Comme un con, je ne notais pas tome par tome. Ou bien, suis-je devenu un monomaniaque désœuvré, qui cherche à compiler tout ce qu'il ingère, en masse, multi-masse +7 même. Bref, je profite de cette fin de lecture tardive (plusieurs années entre les 6 tomes lus en quelques mois et celui-ci) pour faire à la fois un bilan général, forcément un peu flou, et un bilan un peu plus précis même si biaisé par le brouillard de ma mémoire quant au contexte des péripéties qui s'y déroule, de ce tome final.
Commençons par la fin : ce tome conclue donc les épopées homériques de Nausicaa et alterne moments intimes (le lien entre Nausicaa et son "fils"/créature Oma) et batailles rangées dantesques. Je vieillis peut-être, mais autant la première dimension peut me parler, autant les grands gestes me fatiguent un peu. Du coup, et comme il fallait bien conclure une histoire riche en lore, ce tome 7 semble assez chargé : on y retrouve deux pontifes comploteurs, on y fait escale dans un Eden illusoire, puis on finit par souiller le sacré temple de la résurrection. Vaste programme qui, malgré des planches qui assimilent la bédé franco-mobius, m'en touche une sans bouger l'autre, globalement. Car au fond, si l'idée d'un monde qui dépérit et renaît a quelque chose d'un grand mythe, il en prend ici aussi les aspects irréels. Alors que la relation ambigue, indéfinissable entre une Nausicaa Frankenstein et son Dieu de la Mort et de la Vie crééé a quelque chose d'insondablement beau, de simplement viscéral.
Dans mon souvenir, quoique imparfait et avorté, le film me semblait plus efficace, se perd moins en développements épiques superflus. Certes, il faut se farder la musique 80s ringarde et avoir pas mal l'impression d'une œuvre un peu laissé en jachère, mais le discours écologique y gagne en clarté et limpidité - même si, le tout sera bien plus accompli dans Mononoké. Car ce qu'on peut aimer ici : un lore développé à foison, une multiplication des personnages, clans et intrigues, m'a globalement paru un peu poussif et noyer le poisson discursif dans une mer de détails inutiles. Encore un peu manichéen, Miyazaki le jeune ne peut s'empêcher de glisser un message d'espoir et de dépeindre avec moins de nuances valeureux humains rédempteurs et vils corrompus de pouvoir. On sent pourtant l'influence de Dune, avec ce monde désertique où les ressources rares deviennent sacrées et certains cultes émergent, mais Herbert dépeint à la fois mieux le système anthropologique de son univers et s'avère bien plus intéressant dans sa manière de pénétrer dans la psyché retorse des mauvais.
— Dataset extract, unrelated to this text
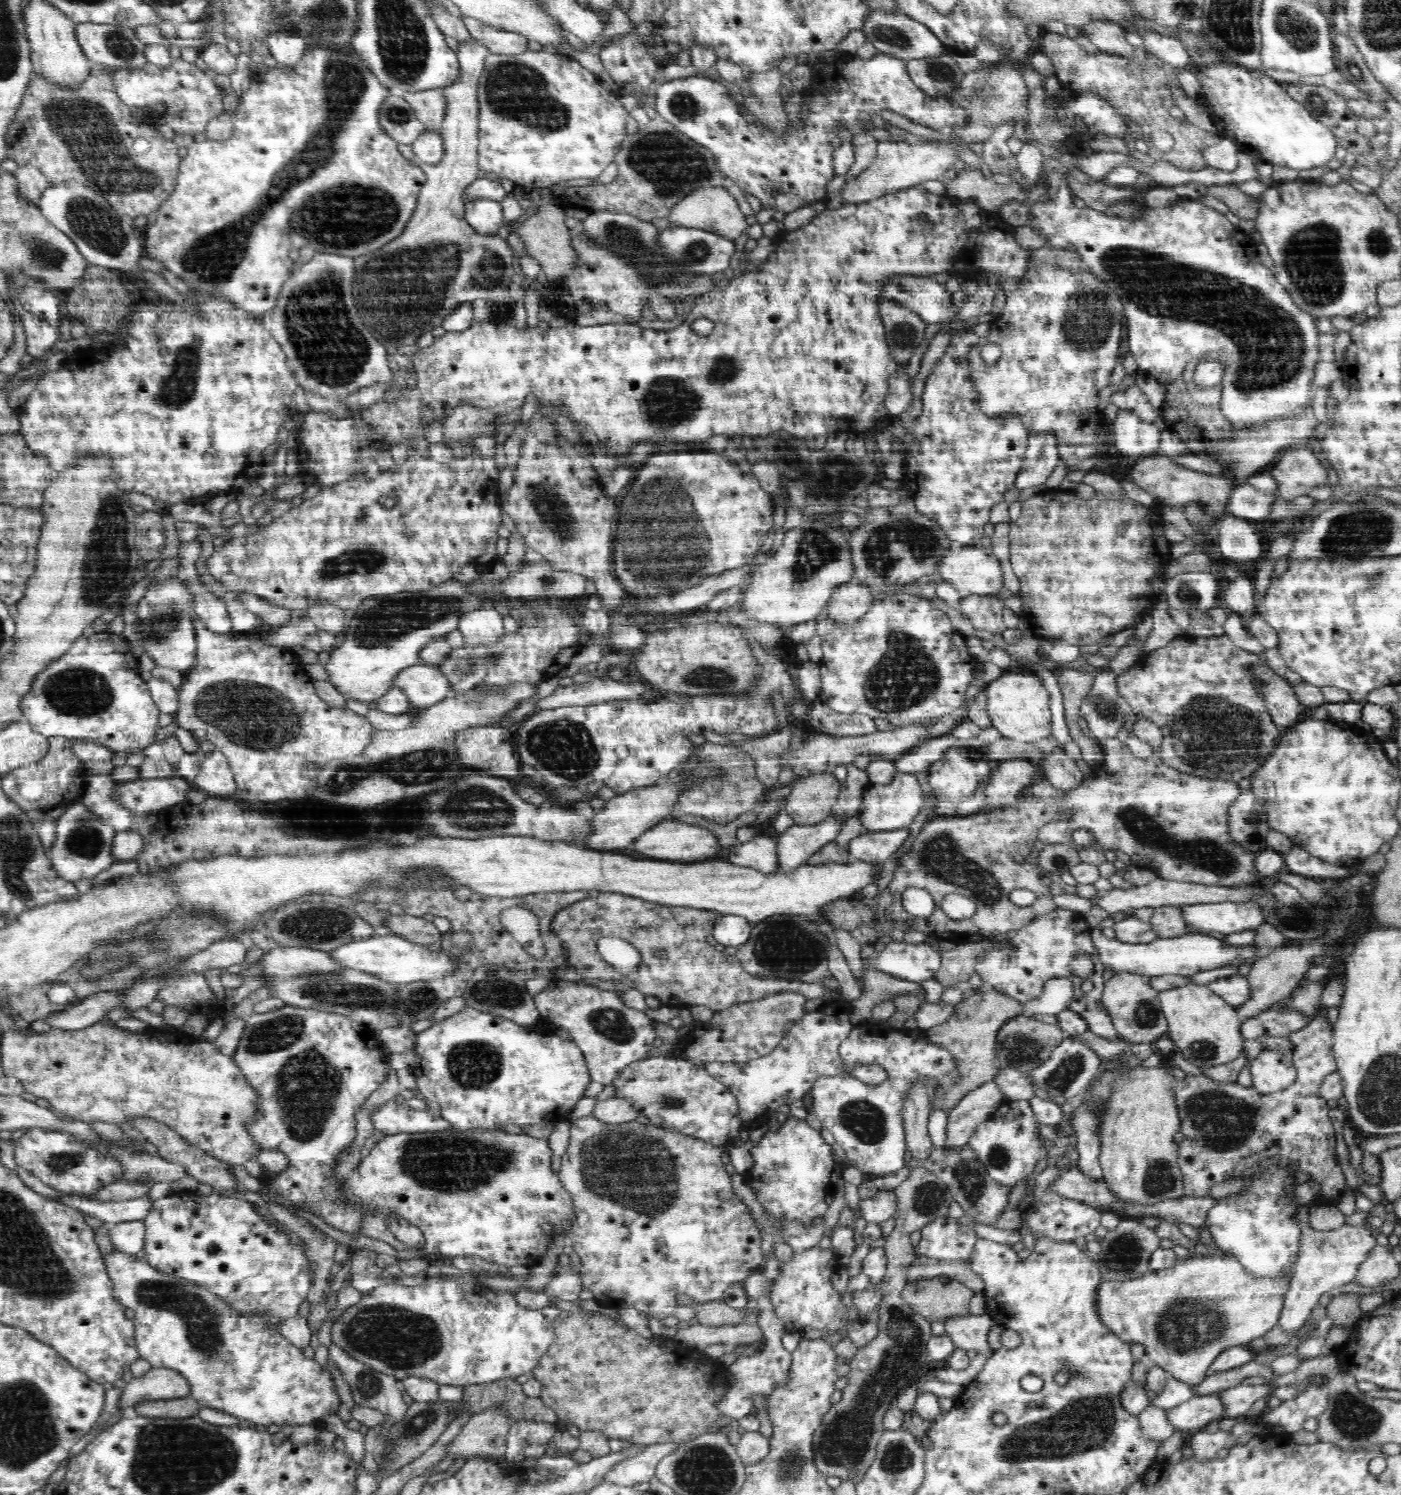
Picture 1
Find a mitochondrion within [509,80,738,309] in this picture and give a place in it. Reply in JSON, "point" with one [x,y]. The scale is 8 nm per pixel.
{"point":[670,165]}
Reste un graphisme qui, c'est acté dans mon souvenir par une expo vue à Paris reliant les deux maîtres, s'inspire de Mobius et ose un découpage visuel assez audacieux. En résumé : un propos louable et malheureusement par trop prophétique, un design soigné et qui distingue déjà son auteur du tout-venant (mais son animation sera encore plus grandiose) mais un lore et une narration un peu foutraque et inutilement touffue, aux envolées lyriques pas toujours palpitantes.